Eventually, Holden’s seatmate deleted her Twitter and Instagram accounts because she was on the receiving end of a whole lot of unwanted attention as a result of the #PlaneBae thread — including harassment and stalking.

Tuesday morning, Blair posted a lengthy apology on Twitter.

“When I made this and shared it, I was happy, joyful and overcome with authentic and sincere excitement,” she said. “So much so that I could not see the potential exploitative nature of the outcome and my actions. The last thing I want to do is remove agency and autonomy from another woman. I wish I could communicate the shame I feel in having done this, but I truly feel that at this point my feelings are irrelevant. ... [To the woman I filmed,] ... I apologize for utilizing what could have been a beautiful charming moment among strangers as a tool to communicate a narrative I am fond of. I apologize for taking what should have been a small mundane moment of cheeriness and turning it into something foul and over-amplified.”

Friday morning, the woman Blair filmed released a statement to Business Insider through a lawyer, saying she has been “doxxed, shamed, insulted and harassed” as a result of Blair’s viral thread.
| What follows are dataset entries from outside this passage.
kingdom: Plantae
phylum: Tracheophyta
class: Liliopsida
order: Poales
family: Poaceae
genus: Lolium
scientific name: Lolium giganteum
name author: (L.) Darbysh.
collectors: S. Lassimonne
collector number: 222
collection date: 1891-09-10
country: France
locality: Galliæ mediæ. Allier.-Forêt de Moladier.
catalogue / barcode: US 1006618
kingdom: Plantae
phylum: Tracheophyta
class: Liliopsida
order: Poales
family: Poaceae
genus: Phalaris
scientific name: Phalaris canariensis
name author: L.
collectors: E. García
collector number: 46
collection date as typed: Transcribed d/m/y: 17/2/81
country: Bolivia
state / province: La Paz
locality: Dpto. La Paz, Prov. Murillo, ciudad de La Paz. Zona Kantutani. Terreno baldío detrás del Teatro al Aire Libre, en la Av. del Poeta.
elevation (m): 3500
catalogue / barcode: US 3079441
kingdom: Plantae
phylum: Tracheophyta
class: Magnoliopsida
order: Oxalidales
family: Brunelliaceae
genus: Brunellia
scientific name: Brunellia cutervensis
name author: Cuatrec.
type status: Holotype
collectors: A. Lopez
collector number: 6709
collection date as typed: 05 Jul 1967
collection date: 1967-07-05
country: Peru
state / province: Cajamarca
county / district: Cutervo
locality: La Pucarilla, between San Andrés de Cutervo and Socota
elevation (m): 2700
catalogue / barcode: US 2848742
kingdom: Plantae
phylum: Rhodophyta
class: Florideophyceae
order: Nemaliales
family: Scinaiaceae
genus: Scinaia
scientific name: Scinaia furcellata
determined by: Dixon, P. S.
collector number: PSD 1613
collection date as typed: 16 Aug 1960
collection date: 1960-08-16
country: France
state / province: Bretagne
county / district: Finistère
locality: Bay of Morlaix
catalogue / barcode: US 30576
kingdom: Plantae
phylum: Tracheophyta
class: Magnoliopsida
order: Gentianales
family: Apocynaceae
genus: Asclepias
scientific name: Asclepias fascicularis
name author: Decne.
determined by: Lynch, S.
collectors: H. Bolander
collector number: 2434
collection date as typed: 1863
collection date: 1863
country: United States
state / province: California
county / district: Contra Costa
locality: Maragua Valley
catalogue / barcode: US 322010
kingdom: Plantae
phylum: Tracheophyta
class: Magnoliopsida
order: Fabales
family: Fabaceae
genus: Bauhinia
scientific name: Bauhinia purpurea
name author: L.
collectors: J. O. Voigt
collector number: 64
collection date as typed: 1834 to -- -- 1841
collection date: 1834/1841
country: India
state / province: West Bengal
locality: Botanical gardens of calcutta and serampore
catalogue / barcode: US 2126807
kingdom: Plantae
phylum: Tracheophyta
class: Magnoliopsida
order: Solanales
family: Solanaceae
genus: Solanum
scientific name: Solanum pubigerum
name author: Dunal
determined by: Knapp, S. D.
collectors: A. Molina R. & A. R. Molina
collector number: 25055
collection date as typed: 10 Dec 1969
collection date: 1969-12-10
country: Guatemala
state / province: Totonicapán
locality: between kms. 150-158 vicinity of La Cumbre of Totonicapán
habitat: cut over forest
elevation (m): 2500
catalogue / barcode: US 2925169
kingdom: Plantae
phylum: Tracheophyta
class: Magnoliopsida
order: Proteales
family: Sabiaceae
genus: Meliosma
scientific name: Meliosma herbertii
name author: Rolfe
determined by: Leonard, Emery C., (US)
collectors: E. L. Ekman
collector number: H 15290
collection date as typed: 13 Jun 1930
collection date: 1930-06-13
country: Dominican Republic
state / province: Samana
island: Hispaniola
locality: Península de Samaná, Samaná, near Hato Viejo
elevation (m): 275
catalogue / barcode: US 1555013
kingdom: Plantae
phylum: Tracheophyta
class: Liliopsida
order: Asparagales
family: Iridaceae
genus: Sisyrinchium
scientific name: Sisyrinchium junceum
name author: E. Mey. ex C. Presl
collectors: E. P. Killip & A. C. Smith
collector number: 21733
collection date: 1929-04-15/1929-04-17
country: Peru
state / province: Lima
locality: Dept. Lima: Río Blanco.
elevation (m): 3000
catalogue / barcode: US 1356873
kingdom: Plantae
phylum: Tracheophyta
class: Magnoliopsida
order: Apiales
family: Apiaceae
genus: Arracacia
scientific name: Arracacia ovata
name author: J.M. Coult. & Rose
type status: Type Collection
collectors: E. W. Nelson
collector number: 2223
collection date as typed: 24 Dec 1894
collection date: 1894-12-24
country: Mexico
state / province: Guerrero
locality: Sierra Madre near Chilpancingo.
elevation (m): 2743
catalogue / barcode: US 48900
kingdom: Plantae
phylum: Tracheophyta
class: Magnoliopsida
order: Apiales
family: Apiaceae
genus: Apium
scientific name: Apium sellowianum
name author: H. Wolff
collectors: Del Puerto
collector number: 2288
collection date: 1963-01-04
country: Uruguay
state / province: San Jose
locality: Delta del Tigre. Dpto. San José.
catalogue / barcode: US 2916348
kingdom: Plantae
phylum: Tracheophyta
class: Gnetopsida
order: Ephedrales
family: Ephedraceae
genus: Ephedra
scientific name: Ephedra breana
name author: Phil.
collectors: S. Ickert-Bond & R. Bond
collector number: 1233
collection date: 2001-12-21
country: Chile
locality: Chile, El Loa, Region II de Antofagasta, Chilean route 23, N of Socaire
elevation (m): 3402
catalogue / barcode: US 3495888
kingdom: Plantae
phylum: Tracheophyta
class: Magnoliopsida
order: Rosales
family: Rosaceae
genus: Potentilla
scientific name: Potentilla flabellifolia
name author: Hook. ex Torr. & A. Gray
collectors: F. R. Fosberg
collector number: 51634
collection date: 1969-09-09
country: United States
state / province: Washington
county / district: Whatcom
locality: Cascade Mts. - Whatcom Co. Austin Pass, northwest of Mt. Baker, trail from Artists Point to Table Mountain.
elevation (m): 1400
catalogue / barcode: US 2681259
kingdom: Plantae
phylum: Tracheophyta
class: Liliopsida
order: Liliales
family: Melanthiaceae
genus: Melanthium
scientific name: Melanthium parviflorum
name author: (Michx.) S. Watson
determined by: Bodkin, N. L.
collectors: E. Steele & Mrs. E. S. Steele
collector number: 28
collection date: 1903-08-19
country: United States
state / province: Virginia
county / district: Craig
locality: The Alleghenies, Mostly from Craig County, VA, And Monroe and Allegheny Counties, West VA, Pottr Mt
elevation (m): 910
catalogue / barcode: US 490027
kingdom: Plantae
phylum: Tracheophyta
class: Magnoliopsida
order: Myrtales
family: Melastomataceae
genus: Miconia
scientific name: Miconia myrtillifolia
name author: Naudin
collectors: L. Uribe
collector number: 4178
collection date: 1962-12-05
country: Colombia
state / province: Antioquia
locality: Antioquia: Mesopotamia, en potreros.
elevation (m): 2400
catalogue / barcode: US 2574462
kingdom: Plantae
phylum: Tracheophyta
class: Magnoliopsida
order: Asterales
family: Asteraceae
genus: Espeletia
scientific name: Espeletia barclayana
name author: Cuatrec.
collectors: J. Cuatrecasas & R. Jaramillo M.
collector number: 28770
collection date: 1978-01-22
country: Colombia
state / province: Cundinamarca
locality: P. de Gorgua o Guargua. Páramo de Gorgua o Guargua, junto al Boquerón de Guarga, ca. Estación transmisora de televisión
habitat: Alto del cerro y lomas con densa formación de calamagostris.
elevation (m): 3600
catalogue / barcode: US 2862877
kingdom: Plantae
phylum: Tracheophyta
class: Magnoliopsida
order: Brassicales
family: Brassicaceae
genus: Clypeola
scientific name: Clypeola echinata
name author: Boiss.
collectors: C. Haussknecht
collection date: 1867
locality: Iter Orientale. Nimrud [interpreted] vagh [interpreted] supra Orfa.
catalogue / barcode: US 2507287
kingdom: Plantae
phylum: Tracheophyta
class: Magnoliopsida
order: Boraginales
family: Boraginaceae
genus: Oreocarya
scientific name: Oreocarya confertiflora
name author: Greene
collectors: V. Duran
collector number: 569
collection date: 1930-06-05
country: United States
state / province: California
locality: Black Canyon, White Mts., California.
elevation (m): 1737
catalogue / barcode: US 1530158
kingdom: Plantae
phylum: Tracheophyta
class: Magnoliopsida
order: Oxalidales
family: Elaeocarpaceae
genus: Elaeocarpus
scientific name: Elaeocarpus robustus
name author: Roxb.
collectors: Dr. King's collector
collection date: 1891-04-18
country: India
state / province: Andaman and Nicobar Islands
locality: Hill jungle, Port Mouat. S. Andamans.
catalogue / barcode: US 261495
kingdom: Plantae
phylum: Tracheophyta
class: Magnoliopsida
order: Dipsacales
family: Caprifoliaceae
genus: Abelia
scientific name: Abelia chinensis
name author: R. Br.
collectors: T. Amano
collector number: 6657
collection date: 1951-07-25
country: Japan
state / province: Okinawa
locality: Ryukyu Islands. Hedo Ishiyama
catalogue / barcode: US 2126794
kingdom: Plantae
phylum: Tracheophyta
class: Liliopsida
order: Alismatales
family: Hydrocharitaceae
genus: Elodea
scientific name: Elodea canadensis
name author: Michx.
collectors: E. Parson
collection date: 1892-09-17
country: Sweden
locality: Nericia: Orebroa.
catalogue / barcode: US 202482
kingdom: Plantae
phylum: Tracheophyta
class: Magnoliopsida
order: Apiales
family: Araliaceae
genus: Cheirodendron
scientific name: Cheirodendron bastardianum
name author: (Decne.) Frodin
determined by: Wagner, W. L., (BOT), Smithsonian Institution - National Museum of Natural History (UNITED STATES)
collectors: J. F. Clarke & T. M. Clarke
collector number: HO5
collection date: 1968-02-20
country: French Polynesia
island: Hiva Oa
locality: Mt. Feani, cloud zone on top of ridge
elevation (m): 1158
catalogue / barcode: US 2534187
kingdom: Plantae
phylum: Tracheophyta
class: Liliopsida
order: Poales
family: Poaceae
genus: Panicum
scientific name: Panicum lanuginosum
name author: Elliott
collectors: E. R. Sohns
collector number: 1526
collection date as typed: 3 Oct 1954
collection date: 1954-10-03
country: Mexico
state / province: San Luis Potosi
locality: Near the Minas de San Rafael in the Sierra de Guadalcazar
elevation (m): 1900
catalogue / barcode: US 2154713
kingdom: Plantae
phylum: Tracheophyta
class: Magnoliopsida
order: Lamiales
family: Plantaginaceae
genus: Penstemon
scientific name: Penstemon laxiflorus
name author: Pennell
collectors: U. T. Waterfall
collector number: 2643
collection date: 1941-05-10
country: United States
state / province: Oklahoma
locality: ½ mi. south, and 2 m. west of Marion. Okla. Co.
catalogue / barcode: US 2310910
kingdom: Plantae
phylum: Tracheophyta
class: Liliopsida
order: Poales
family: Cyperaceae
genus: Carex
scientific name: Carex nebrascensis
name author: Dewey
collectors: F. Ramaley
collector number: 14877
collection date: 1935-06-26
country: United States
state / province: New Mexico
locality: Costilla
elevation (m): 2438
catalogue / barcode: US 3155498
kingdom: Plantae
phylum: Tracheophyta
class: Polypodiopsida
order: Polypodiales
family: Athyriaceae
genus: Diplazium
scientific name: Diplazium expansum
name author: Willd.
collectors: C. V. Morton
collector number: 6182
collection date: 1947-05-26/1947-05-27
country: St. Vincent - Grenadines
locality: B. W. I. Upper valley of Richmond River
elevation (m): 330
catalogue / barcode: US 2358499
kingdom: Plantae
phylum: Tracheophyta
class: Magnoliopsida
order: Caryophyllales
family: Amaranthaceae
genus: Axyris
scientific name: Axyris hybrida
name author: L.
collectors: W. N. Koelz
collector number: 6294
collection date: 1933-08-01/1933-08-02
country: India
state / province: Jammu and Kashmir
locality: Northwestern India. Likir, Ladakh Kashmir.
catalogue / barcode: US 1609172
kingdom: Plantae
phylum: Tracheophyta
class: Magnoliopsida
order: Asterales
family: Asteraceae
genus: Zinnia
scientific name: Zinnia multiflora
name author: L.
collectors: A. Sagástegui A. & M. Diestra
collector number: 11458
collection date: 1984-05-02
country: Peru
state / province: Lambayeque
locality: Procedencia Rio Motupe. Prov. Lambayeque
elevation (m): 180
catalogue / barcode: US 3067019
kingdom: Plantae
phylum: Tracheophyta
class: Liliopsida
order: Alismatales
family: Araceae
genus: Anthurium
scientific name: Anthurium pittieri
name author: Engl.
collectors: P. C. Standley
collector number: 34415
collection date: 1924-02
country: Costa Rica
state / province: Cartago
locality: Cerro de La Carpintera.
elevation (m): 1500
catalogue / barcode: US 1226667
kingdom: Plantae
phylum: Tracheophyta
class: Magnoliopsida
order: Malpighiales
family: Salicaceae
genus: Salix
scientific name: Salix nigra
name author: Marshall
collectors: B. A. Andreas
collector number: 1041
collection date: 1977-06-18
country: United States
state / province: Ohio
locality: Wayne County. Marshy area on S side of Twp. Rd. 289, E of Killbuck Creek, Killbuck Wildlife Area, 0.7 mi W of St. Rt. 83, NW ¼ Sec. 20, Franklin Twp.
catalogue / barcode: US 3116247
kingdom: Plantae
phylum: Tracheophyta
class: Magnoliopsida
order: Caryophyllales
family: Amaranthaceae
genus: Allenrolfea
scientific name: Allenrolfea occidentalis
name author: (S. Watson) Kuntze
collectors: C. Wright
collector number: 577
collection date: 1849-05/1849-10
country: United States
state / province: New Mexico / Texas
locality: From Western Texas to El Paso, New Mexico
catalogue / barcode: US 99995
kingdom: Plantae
“I did not ask for and do not seek attention,” she said. “#PlaneBae is not a romance - it is a digital-age cautionary tale about privacy, identity, ethics and consent. Please continue to respect my privacy, and my desire to remain anonymous.”

Keyshia Cole is “kinda” sorry she lied to her Instagram followers about being pregnant

R&B singer Keyshia Cole recently posted a picture on Instagram captioned with the hashtags, “#PreggoInMyFashionNovaFit” and “#CongratulationsAreInOrder.” This, of course, led fans to believe she was pregnant, according to Yahoo Lifestyle.

A photo posted by (@) on

The next day, the 36-year-old published a follow-up, saying she wasn’t actually pregnant, and that the post was meant to address body-shaming comments she receives about her weight.

“I KINDA APOLOGIZE for #TROLLING yesterday, telling y’all I was ##Preggo !!!!,” she said. “Buuuuuuut y’all need to stop body shamming me and sayin I’m PREGNANT EVERY OTHER DAY !!!! Like seriously, it hurts my feelings.”